▼

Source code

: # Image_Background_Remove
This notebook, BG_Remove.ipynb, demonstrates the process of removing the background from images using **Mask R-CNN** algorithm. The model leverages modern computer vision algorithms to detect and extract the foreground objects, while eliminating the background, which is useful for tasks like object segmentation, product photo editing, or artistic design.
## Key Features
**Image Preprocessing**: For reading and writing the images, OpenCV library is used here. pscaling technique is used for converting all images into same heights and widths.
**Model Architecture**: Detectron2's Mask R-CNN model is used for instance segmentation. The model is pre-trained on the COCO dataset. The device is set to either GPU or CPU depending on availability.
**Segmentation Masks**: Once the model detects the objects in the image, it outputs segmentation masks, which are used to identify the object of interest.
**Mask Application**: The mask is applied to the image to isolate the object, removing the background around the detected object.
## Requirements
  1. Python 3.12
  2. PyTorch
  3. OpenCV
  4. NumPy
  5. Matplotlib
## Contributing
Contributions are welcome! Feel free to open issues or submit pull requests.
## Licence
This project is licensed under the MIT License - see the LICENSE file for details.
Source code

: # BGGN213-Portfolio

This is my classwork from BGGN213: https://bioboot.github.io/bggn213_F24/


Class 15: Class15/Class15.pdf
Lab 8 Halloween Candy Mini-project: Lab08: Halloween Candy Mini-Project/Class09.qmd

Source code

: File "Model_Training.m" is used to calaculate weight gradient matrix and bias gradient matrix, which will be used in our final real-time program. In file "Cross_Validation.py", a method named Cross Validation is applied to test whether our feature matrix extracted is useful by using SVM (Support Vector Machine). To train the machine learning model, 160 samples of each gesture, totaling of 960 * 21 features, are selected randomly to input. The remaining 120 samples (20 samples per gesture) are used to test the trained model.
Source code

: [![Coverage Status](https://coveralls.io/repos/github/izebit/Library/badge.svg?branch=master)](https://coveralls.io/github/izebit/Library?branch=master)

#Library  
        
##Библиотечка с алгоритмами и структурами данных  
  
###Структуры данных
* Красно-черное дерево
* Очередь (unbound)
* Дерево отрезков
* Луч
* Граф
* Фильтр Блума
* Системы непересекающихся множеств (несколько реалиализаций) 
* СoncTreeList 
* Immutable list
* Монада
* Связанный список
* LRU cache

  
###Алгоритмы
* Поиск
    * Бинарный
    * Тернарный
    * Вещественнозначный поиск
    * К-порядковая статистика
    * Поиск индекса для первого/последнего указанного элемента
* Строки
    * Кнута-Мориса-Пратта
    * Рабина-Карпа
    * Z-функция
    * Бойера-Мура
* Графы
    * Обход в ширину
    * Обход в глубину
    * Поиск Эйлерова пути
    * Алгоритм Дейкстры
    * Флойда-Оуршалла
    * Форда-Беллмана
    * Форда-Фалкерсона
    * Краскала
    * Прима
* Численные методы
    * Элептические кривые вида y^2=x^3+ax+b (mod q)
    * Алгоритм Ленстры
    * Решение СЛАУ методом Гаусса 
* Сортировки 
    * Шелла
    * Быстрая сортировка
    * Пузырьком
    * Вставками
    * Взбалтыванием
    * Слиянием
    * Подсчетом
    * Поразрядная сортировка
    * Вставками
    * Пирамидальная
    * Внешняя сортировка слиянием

▲

ASSIGNMENT — Please copy out each line of the listing above that contains the string "trained".

PROBLEM SOLUTION —
**Model Architecture**: Detectron2's Mask R-CNN model is used for instance segmentation. The model is pre-trained on the COCO dataset. The device is set to either GPU or CPU depending on availability.
: File "Model_Training.m" is used to calaculate weight gradient matrix and bias gradient matrix, which will be used in our final real-time program. In file "Cross_Validation.py", a method named Cross Validation is applied to test whether our feature matrix extracted is useful by using SVM (Support Vector Machine). To train the machine learning model, 160 samples of each gesture, totaling of 960 * 21 features, are selected randomly to input. The remaining 120 samples (20 samples per gesture) are used to test the trained model.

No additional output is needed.